§ What the task asks:
Retype the records word for word, starting at the first line and ending at the line that contains "665 189 13 9 -25 37". Include both end lines.
[BEGIN Entries]
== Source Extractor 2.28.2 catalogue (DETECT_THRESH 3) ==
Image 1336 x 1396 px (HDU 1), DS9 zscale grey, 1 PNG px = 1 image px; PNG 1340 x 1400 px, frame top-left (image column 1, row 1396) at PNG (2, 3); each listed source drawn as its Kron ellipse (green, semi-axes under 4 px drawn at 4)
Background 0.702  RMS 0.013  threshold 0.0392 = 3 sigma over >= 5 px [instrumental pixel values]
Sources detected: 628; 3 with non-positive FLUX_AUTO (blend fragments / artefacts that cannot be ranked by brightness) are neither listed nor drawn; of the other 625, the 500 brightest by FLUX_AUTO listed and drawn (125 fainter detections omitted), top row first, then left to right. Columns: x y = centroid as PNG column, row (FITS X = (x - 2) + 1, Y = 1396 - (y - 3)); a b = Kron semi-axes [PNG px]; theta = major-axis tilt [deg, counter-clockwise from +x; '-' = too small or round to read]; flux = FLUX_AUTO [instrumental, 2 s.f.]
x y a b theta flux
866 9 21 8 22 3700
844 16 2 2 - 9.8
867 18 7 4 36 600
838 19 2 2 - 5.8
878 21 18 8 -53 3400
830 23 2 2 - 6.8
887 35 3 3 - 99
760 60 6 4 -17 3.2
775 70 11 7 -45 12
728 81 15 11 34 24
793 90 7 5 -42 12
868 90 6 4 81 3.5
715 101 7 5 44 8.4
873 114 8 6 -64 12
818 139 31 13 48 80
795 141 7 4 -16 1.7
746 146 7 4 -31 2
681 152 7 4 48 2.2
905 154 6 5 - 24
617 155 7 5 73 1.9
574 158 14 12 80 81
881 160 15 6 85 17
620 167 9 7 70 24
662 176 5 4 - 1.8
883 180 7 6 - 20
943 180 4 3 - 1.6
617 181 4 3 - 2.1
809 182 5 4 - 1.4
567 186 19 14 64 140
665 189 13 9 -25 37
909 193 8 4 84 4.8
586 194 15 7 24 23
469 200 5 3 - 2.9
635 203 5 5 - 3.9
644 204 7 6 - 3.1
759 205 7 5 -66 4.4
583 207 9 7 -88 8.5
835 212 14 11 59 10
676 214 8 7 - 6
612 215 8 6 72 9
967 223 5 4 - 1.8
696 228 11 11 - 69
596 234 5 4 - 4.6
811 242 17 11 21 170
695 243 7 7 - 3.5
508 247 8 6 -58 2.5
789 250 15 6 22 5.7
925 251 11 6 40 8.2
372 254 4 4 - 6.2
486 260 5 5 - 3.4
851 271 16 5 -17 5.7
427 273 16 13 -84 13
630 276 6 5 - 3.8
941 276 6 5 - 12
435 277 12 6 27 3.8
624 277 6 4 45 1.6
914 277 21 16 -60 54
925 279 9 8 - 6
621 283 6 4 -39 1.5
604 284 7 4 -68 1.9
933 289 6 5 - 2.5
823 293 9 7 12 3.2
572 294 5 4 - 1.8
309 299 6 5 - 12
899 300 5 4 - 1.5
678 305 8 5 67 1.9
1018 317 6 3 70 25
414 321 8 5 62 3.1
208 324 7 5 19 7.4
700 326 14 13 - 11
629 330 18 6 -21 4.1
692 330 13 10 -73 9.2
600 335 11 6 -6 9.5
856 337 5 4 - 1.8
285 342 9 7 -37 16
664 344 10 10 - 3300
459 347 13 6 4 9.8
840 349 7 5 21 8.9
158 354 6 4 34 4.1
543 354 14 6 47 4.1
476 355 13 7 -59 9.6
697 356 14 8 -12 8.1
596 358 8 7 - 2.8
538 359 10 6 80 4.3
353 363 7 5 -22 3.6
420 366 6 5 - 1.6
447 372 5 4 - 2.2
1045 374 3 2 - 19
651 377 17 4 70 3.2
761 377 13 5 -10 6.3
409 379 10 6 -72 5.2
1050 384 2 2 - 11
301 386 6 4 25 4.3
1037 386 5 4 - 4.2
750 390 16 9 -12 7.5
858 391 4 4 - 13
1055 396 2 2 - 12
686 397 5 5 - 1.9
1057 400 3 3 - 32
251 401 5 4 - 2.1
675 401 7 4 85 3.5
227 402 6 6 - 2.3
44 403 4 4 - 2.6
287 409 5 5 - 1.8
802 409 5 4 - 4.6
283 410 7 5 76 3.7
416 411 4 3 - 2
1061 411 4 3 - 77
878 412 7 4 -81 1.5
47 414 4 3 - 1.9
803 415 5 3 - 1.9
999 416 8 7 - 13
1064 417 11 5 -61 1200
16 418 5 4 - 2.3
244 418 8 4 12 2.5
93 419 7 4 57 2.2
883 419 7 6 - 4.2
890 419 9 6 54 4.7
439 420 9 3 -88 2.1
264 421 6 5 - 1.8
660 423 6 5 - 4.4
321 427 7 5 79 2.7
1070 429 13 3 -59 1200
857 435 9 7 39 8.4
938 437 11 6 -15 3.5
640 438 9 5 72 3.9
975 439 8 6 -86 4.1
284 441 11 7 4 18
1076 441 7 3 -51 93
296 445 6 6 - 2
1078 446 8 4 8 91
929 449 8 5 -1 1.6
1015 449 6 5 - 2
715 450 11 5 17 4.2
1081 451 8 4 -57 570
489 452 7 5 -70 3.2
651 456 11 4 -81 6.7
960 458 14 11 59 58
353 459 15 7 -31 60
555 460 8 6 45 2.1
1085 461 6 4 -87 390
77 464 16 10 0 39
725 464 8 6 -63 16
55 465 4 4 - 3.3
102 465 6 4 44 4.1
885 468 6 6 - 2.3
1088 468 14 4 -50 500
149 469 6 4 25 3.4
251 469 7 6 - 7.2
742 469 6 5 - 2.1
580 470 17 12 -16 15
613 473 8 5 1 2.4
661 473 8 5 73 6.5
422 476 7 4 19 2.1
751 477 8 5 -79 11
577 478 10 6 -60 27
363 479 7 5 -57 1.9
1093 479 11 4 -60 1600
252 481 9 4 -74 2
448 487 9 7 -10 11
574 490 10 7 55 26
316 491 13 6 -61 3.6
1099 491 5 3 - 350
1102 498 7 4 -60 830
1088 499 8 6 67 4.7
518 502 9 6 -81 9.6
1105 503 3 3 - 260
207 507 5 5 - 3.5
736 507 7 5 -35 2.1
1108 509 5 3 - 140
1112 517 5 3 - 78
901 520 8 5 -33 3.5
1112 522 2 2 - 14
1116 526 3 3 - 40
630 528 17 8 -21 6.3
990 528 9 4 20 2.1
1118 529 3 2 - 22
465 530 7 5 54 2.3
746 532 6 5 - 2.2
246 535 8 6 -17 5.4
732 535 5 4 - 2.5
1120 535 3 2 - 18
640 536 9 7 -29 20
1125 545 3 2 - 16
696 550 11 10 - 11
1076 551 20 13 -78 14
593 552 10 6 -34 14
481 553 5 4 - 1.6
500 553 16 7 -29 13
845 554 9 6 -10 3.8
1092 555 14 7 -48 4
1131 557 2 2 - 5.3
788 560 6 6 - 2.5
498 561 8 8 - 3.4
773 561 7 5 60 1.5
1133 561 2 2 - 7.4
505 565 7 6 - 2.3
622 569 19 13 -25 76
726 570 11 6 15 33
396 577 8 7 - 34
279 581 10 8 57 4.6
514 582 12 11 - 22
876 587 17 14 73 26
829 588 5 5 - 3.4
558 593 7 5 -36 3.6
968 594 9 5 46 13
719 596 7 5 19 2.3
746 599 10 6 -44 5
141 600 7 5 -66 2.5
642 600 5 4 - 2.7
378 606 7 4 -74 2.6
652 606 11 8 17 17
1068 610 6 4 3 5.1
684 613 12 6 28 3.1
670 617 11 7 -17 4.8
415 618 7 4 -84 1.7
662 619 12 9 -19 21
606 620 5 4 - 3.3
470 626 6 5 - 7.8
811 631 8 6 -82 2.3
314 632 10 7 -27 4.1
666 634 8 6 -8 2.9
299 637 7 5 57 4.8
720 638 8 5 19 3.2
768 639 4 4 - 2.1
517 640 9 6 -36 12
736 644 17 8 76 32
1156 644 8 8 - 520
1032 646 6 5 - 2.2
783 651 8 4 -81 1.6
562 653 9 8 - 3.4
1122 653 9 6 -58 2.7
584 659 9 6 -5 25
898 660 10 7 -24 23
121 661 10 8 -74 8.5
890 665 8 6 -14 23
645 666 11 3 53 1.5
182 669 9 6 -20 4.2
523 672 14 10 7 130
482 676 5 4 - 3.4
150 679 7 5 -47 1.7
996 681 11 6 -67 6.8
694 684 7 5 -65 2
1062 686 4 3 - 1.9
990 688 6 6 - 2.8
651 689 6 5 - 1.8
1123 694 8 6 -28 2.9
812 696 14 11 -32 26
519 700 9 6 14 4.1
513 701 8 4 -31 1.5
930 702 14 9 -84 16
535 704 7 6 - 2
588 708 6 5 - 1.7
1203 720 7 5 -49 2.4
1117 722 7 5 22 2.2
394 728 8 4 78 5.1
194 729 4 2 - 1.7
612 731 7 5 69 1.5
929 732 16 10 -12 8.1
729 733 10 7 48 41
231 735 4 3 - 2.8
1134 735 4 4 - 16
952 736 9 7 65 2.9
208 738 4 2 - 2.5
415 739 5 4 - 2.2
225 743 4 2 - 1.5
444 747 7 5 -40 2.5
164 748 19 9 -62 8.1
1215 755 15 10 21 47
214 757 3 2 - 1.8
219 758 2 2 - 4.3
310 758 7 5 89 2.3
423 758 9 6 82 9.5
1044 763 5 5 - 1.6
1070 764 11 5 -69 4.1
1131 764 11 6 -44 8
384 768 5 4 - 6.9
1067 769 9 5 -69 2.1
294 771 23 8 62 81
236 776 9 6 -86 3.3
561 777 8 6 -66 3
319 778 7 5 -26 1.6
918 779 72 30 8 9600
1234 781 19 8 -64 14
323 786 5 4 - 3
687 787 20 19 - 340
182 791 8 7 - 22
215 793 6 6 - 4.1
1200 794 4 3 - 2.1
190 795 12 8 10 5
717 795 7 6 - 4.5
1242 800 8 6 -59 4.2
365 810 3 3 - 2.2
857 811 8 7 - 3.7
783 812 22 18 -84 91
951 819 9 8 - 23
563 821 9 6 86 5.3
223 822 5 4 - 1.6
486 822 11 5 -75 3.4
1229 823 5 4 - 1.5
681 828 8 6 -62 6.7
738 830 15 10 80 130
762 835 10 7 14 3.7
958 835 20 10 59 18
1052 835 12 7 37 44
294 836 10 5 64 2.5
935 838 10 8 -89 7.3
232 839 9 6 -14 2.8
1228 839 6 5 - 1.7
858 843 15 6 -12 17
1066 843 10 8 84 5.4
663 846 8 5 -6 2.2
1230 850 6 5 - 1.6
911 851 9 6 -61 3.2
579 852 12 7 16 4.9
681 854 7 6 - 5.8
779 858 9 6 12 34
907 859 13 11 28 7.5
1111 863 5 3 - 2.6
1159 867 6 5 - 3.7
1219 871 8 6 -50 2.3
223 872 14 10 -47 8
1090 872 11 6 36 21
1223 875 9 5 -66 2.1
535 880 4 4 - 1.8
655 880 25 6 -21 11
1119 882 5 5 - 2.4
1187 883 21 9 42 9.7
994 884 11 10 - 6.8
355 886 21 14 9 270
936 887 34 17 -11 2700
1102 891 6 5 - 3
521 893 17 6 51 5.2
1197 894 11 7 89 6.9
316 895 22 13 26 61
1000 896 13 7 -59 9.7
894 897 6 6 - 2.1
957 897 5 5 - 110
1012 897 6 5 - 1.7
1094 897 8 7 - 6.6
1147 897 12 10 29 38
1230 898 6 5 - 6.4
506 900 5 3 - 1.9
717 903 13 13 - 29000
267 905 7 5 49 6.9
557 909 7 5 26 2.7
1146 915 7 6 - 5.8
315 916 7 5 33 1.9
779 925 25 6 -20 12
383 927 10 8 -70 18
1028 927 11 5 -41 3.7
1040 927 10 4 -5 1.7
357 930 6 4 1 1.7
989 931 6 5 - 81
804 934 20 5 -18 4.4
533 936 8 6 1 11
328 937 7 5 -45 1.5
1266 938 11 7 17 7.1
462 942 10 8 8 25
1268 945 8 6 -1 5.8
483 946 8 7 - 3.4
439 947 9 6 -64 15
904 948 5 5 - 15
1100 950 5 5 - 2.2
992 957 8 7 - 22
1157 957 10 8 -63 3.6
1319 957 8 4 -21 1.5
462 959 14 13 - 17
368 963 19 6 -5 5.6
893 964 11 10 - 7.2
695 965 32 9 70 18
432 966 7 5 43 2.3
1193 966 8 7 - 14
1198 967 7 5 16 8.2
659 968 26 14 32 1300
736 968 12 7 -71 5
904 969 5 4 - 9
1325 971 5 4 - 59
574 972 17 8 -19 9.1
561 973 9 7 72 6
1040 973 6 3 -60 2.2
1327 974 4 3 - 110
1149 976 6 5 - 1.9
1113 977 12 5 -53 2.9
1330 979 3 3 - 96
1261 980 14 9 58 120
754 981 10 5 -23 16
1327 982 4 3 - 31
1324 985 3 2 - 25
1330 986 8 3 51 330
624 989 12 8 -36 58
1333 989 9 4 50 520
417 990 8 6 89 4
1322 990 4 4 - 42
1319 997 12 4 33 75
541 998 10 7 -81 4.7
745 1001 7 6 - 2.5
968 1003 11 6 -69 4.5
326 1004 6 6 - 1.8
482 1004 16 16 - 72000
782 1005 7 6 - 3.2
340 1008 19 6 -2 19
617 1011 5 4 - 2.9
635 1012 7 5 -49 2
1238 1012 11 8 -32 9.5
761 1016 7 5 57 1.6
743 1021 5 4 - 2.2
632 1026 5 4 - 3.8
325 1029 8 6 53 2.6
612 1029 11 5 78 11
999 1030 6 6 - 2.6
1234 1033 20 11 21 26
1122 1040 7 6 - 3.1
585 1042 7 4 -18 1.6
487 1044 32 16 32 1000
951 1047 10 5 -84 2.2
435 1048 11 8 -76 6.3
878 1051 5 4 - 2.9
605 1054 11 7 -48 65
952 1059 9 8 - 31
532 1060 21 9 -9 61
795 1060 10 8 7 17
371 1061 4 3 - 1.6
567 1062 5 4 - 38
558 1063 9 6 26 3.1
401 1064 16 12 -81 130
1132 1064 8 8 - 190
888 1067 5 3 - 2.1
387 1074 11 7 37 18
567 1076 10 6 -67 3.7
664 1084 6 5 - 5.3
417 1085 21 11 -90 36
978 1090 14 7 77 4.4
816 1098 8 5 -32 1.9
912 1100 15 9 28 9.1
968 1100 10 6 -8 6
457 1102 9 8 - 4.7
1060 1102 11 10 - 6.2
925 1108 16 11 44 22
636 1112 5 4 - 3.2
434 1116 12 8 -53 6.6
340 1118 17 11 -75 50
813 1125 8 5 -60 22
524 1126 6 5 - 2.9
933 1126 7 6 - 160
[END Entries]
§ Answer to this problem:
== Source Extractor 2.28.2 catalogue (DETECT_THRESH 3) ==
Image 1336 x 1396 px (HDU 1), DS9 zscale grey, 1 PNG px = 1 image px; PNG 1340 x 1400 px, frame top-left (image column 1, row 1396) at PNG (2, 3); each listed source drawn as its Kron ellipse (green, semi-axes under 4 px drawn at 4)
Background 0.702  RMS 0.013  threshold 0.0392 = 3 sigma over >= 5 px [instrumental pixel values]
Sources detected: 628; 3 with non-positive FLUX_AUTO (blend fragments / artefacts that cannot be ranked by brightness) are neither listed nor drawn; of the other 625, the 500 brightest by FLUX_AUTO listed and drawn (125 fainter detections omitted), top row first, then left to right. Columns: x y = centroid as PNG column, row (FITS X = (x - 2) + 1, Y = 1396 - (y - 3)); a b = Kron semi-axes [PNG px]; theta = major-axis tilt [deg, counter-clockwise from +x; '-' = too small or round to read]; flux = FLUX_AUTO [instrumental, 2 s.f.]
x y a b theta flux
866 9 21 8 22 3700
844 16 2 2 - 9.8
867 18 7 4 36 600
838 19 2 2 - 5.8
878 21 18 8 -53 3400
830 23 2 2 - 6.8
887 35 3 3 - 99
760 60 6 4 -17 3.2
775 70 11 7 -45 12
728 81 15 11 34 24
793 90 7 5 -42 12
868 90 6 4 81 3.5
715 101 7 5 44 8.4
873 114 8 6 -64 12
818 139 31 13 48 80
795 141 7 4 -16 1.7
746 146 7 4 -31 2
681 152 7 4 48 2.2
905 154 6 5 - 24
617 155 7 5 73 1.9
574 158 14 12 80 81
881 160 15 6 85 17
620 167 9 7 70 24
662 176 5 4 - 1.8
883 180 7 6 - 20
943 180 4 3 - 1.6
617 181 4 3 - 2.1
809 182 5 4 - 1.4
567 186 19 14 64 140
665 189 13 9 -25 37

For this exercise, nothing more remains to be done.